:: SELECTED EXCERPT ::
━━━━

# The nature of conversation



## juliante (Jun 7, 2013)

A common theme I have noted is that a thread will remain on topic for 1 or 2 pages then gradually diverge and by page 5 or 6 can be anywhere. Not uncommonly it is at about this point that differing opinions move towards acrimony. 

This is the nature of conversation I guess, exaggerated as it often is on the web. So I should not be surprised or disappointed. But I often am. 

I guess i should man up.


----------



## Strange Magic (Sep 14, 2015)

Often someone begins to grind a religious axe to a very fine edge........ Or a political axe. This is why we have the Political and Religion Groups downstairs. But some cannot help themselves--there are people needing to be lifted out of darkness in the upstairs Forums, and pernicious ideas to be refuted, and so what I call fishing in troubled waters begins to overwhelm the thread.


----------



## Guest (Aug 1, 2020)

Strange Magic said:


> Often someone begins to grind a *religious *axe to a very fine edge........ Or a *political *axe. This is why we have the Political and Religion Groups downstairs. But some cannot help themselves--there are people needing to be lifted out of darkness in the upstairs Forums, and pernicious ideas to be refuted, and so what I call fishing in troubled waters begins to overwhelm the thread.


Yes, sometimes. I'd say, more broadly, that the axes being ground are often just long-cherished personal views that come in for some criticism that the axe-grinder cannot accept.

What I find odd is how often it's a comment by-the-by that sets off the acrimony, not a comment on the thread's substantive matter. For example, I was tempted to post in a thread about Brahms, a response to a by-the-by comment about Beethoven's 6th Symphony. Knowing that it would set off an irrelevant debate about the Beethoven, I decided not to. I can't always resist though.


----------



## flamencosketches (Jan 4, 2019)

MacLeod said:


> Yes, sometimes. I'd say, more broadly, that the axes being ground are often just long-cherished personal views that come in for some criticism that the axe-grinder cannot accept.

━━━━

:: REQUESTS ::
(a) From the forum thread on the nature of conversation, write out the passage starting with "# The nature" and going on through "I often am.".
(b) Summarize the forum thread on the nature of conversation in two sentences.

━━━━

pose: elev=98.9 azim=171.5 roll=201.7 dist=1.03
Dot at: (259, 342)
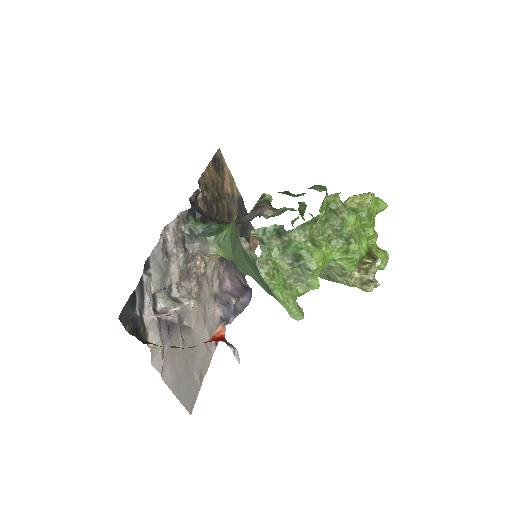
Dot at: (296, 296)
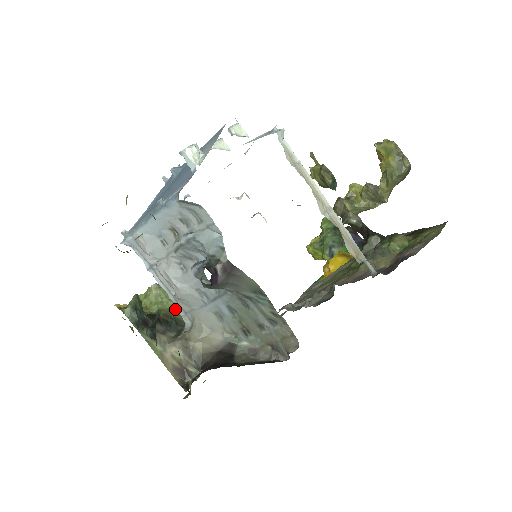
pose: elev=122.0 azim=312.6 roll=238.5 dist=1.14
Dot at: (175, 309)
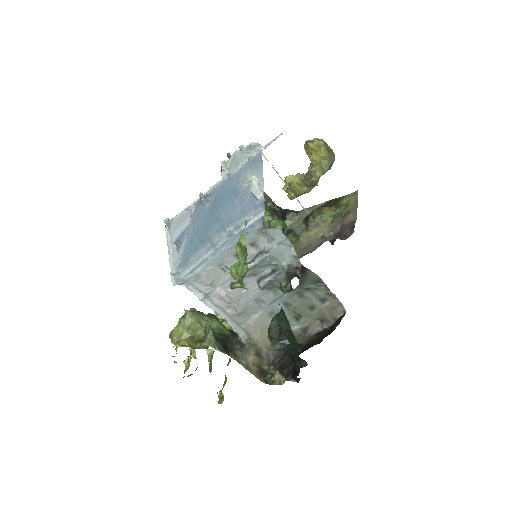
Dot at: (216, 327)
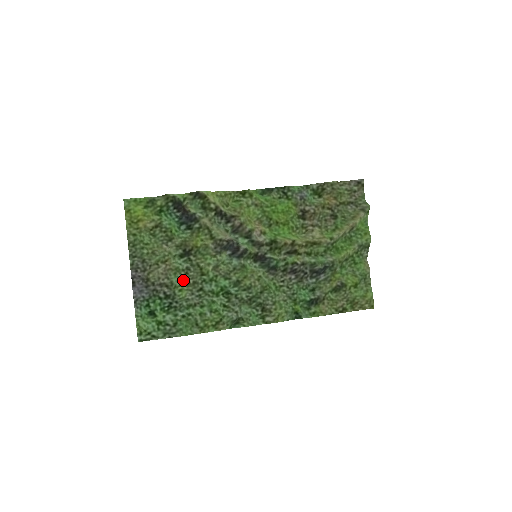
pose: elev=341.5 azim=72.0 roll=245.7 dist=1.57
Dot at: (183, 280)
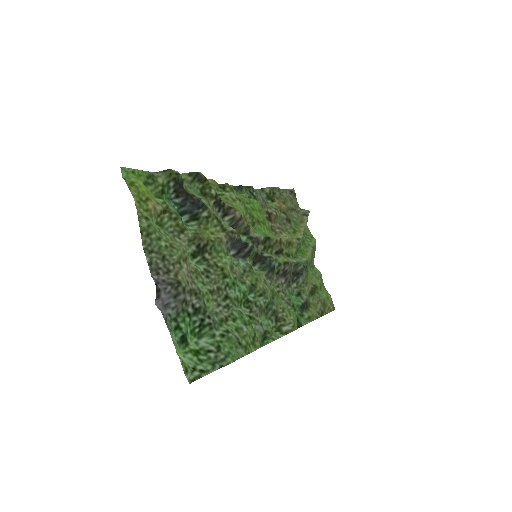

━━━━

:: RESULTS IN ORDER ::
(a)
# The nature of conversation



## juliante (Jun 7, 2013)

A common theme I have noted is that a thread will remain on topic for 1 or 2 pages then gradually diverge and by page 5 or 6 can be anywhere. Not uncommonly it is at about this point that differing opinions move towards acrimony. 

This is the nature of conversation I guess, exaggerated as it often is on the web. So I should not be surprised or disappointed. But I often am.

(b) One poster observes that a forum thread tends to stay on topic for a page or two and then drift, and that differing opinions often turn acrimonious by page 5 or 6. Replies point to people grinding religious or political axes, or more broadly defending long-cherished personal views against criticism, and note that the acrimony is often set off by a passing comment rather than by the thread's main subject.